Description
Imagine a dessert that combines the bright zest of lemon and lime, the sweetness of cherries, and the nutty crunch of pistachios.
Ingredients
Scale
Crust
- 1 1/2 cups graham cracker crumbs
- 1/2 cup pistachios, finely chopped
- 1/3 cup unsalted butter, melted
- 1/4 cup sugar
Cheesecake Filling
- 2 (8 oz) packages cream cheese, softened
- 3/4 cup sugar
- 2 large eggs
- 1/4 cup sour cream
- Zest of 1 lemon
- Zest of 1 lime
- 2 tbsp fresh lemon juice
- 2 tbsp fresh lime juice
Cherry Topping
- 1 cup fresh or frozen cherries, pitted and halved
- 2 tbsp sugar
- 1 tbsp cornstarch mixed with 2 tbsp water
Instructions
- Prepare the Crust:
- Preheat your oven to 325°F (165°C).
- Mix graham cracker crumbs, pistachios, sugar, and melted butter until well combined.

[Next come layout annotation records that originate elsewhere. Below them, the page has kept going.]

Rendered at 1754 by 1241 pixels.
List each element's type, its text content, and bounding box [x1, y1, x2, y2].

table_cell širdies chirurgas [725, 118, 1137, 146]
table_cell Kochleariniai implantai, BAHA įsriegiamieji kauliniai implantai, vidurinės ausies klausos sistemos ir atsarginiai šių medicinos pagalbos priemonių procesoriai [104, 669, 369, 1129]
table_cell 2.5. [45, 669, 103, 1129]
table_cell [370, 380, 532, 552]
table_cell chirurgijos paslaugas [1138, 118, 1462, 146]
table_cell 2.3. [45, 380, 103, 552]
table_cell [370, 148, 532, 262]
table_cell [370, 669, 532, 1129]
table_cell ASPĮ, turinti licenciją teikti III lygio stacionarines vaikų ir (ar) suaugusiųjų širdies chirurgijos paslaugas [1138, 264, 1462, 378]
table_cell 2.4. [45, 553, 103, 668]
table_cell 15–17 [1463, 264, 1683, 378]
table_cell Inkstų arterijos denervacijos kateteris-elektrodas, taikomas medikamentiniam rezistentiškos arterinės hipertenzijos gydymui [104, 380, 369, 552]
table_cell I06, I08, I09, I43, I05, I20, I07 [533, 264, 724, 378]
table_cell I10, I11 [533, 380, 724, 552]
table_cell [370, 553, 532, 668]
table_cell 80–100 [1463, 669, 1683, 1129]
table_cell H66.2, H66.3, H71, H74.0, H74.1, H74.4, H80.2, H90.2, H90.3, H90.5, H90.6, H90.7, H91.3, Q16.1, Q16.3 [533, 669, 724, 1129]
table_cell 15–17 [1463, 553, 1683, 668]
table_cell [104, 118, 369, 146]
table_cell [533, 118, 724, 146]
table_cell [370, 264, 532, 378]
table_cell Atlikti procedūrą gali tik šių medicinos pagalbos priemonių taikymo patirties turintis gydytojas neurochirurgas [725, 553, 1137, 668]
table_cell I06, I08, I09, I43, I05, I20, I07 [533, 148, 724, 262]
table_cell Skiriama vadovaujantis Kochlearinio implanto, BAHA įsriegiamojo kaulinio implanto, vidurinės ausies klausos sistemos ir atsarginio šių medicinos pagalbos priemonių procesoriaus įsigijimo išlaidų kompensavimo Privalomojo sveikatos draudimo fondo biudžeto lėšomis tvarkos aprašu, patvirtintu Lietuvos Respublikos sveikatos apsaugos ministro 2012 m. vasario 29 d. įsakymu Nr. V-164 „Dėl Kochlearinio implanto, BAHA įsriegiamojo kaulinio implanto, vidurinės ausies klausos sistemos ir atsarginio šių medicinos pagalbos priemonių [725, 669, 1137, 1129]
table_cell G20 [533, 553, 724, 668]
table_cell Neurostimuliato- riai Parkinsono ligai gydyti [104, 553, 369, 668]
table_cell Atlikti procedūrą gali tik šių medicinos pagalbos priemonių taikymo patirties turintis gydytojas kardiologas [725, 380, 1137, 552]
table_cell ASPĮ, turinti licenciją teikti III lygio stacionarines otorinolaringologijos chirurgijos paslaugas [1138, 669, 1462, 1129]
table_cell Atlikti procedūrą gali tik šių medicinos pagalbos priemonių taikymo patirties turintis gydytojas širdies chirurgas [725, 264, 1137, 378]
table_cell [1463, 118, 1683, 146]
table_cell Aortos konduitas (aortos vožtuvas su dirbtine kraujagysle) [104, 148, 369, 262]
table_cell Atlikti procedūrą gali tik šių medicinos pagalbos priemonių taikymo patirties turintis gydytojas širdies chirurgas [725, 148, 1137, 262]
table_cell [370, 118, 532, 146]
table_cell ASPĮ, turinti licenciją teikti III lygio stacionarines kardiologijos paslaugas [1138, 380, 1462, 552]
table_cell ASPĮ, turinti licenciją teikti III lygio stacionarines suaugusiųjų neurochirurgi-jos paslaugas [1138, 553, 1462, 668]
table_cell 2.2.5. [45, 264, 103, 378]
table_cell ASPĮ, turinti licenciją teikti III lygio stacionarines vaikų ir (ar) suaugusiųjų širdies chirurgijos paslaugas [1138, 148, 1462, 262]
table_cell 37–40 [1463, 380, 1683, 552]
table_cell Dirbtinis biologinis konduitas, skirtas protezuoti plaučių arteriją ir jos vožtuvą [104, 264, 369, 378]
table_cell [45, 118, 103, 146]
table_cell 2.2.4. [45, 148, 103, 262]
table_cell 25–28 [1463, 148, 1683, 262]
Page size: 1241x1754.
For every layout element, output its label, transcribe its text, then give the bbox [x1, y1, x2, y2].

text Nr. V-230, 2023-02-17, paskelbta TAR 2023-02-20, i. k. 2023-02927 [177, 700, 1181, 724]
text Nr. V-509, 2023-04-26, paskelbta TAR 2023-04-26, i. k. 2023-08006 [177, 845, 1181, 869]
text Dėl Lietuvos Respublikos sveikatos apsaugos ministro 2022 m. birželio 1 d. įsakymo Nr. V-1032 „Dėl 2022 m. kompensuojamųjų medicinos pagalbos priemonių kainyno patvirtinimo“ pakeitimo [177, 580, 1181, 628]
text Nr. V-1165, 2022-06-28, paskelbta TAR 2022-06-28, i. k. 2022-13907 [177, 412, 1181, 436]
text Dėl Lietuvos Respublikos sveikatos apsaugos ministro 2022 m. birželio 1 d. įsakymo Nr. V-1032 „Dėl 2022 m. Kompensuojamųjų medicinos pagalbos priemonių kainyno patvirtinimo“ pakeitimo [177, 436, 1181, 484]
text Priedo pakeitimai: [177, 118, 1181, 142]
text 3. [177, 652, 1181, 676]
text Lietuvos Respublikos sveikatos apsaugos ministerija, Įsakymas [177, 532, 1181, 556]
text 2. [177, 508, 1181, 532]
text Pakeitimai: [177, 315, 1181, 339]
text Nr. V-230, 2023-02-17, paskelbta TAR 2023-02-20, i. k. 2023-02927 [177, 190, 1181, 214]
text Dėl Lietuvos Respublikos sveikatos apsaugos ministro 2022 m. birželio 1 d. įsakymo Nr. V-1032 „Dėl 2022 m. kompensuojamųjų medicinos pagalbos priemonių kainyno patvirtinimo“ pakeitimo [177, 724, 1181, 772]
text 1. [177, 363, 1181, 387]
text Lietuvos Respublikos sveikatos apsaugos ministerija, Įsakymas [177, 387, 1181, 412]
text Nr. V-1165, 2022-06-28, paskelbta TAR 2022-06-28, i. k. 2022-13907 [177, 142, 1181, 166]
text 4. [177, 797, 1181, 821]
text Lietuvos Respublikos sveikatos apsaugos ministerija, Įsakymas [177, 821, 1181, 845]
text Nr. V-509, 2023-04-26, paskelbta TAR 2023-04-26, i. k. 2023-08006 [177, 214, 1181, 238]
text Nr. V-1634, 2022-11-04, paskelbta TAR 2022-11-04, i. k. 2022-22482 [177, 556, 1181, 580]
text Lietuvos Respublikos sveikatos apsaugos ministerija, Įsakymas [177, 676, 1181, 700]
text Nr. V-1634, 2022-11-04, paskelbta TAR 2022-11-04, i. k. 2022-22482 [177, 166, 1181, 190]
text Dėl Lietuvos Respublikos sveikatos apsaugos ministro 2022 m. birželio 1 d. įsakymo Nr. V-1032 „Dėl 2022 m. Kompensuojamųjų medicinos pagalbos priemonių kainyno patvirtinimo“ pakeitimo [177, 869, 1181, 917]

- Press the mixture firmly into the bottom of a parchment-lined 9×9-inch baking pan.
- Bake for 8–10 minutes, then let it cool.
- Make the Cheesecake Filling:
- Beat cream cheese and sugar until smooth.
- Add eggs one at a time, mixing well after each addition.
- Stir in sour cream, lemon and lime zests, and juices until just combined.
- Assemble and Bake:
- Pour the cheesecake filling over the cooled crust.
- Bake for 25–30 minutes, or until the center is set but slightly jiggly.
- Cool to room temperature, then chill in the refrigerator for at least 4 hours or overnight.
- Prepare the Cherry Topping:
- In a small saucepan, combine cherries and sugar. Cook over medium heat until the cherries release their juices.
- Add the cornstarch slurry and cook until the mixture thickens. Let cool completely.
- Assemble the Bars:
- Spread the cherry topping over the chilled cheesecake layer.
- Cut into squares and garnish with additional chopped pistachios if desired.